Three seconds later I felt barfy. THREE SECONDS. I was on my way down the elevator and I had consciously forgotten poor Charlie's plight, yet I thought, "Geez, I feel like I'm gonna blow." And then I remembered about Charlie.
I am a nutbar. I have been gagging all night.
Oh, and also? I have been freelancing for that statistics textbook company since 2002, which I know I just said, but hang on, will you? And since 2002? I have charged them the same hourly rate. Now, I KNOW I can get more out of them. I mean, I can get more out of them because who works somewhere for eight years with no raise, (A), and (14), I got another proofreader a job at the statistics place and told him to charge $10 more an hour than I charge and they agreed to it. Also, (xiii), they are based in Los Angeles, so my measly rate means NOTHING to them. Come on. My hourly rate wouldn't buy a gluten-free lunch there.
But guess who is too scared to bring it up? Why am I scared to bring it up? What are they gonna do, FIRE me? Not like me anymore? They probably have no respect for me because I am willing to work for them for 48 cents an hour. I think when they send me the nursing book, I am gonna get up all my courage and write back and say, "By the way, I have increased my rates to forty-NINE cents an hour."
That'll show 'em.
Other than that, I thought I would show you all the stupid pictures I have been taking with my iPhone. Because I heart my iPhone. I need my iPhone. Like the winter needs the spring you know I need you. I need you. I need you.
For example, who doesn't require a shot of their smoothie? Thank heavens I could immortalize this on film.
We had a fire drill at work, so I captured everyone's shoes. Not literally.
Here are my own shoes, and also the point of the picture, which was to show how many crumbs there are on the floor of my work space. Snack at my desk much?
I came home from work to find Talu waiting in the window.
And Henry waiting in the other window.
Took this one of myself at work. I am certain my bosses would be pleased.
And here's Talu in the dining room, hoping we forget she's on a diet.
Oh, and here's me and poor barfing Charlie. As soon as I wrote that I felt barfy again. I think Charlie looks precisely like Curious George, here. I need a yellow coat and we're all set. Or did he have a yellow hat? Crap.
Bugging Marvin while he tries to read a magazine. Marvin will keep magazines for 15 years or more and read them over and over again. I am not kidding you. He has old music magazines with articles about Kurt Cobain and I'm all, dude is DEAD. Stop reading about him already. Geez.

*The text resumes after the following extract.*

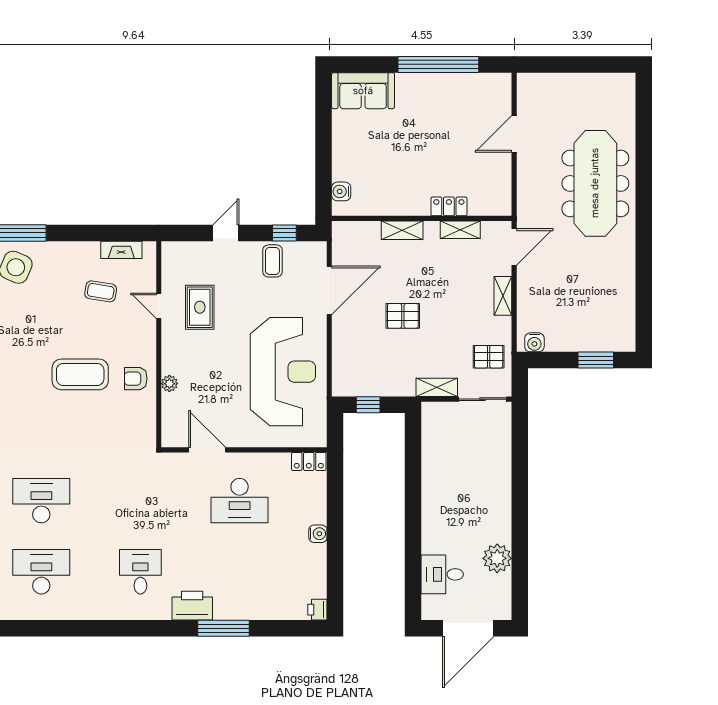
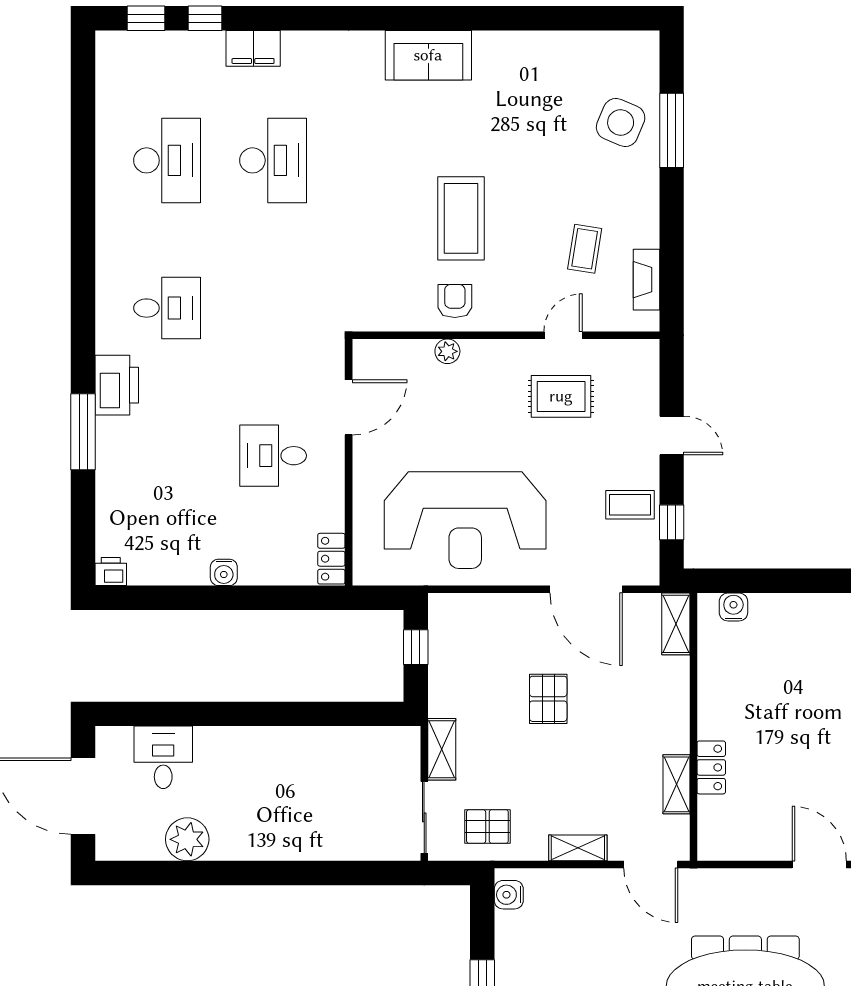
shelving: (402, 230) -> (676, 624), moved
pallet: (489, 357) -> (487, 827), turned 90
desk: (240, 501) -> (273, 456), width x0.73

I guess that's all I have to show you. I guess I had better start heading to the land of nod so that I can attempt to be sharp when I'm up and functioning at SIX RIDICULOUS THIRTY tomorrow. They should just change the name of that time. Any time before 9:30 a.m. should have "ridiculous" in it somewhere.
"We start work here at eight ridiculous a.m."
"The contractions started at about two ridiculous thirty-five in the morning."
When I die? I am going to be sure to do so at some ungodly hour, so you can all wake each other up (yes, you will) to say "June just died at four ridiculous forty a.m." And then I want my funeral held at the same time, so that the very formal program will read:
Saturday, March 12 at 4:ridiculous40 a.m.
Okay. I am going to go celebrate my REM stage. Talk at you.